→ WHAT THIS TASK INVOLVES: Gather every line from the data below that contains the word "cycles".

Stored data entries:
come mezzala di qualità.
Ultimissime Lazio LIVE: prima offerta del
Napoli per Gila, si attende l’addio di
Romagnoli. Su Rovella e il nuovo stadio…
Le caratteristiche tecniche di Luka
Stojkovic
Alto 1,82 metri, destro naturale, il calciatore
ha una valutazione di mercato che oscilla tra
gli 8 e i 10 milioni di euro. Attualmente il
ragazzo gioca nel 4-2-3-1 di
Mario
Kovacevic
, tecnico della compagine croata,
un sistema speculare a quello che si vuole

---

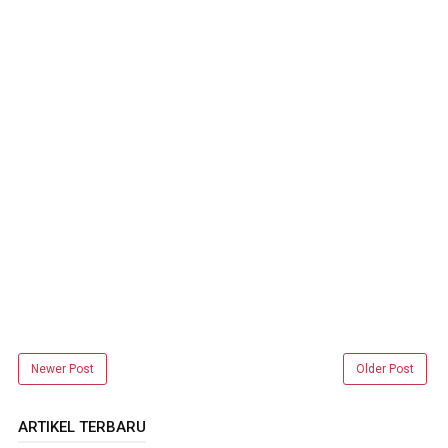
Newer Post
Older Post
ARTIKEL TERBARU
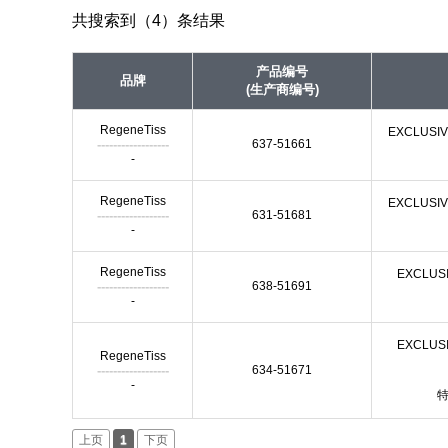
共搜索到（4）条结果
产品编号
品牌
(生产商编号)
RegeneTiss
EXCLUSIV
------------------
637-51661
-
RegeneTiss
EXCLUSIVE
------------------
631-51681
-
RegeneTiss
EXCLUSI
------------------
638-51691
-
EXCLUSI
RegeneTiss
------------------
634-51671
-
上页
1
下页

--

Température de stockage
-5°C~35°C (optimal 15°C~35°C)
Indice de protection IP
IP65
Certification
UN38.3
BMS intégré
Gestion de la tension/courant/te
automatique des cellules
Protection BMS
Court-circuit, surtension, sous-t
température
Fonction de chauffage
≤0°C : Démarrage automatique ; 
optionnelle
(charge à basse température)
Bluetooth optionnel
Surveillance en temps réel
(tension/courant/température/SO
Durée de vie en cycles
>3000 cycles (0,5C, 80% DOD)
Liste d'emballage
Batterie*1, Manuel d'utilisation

→ EXERCISE OUTPUT:
Durée de vie en cycles
>3000 cycles (0,5C, 80% DOD)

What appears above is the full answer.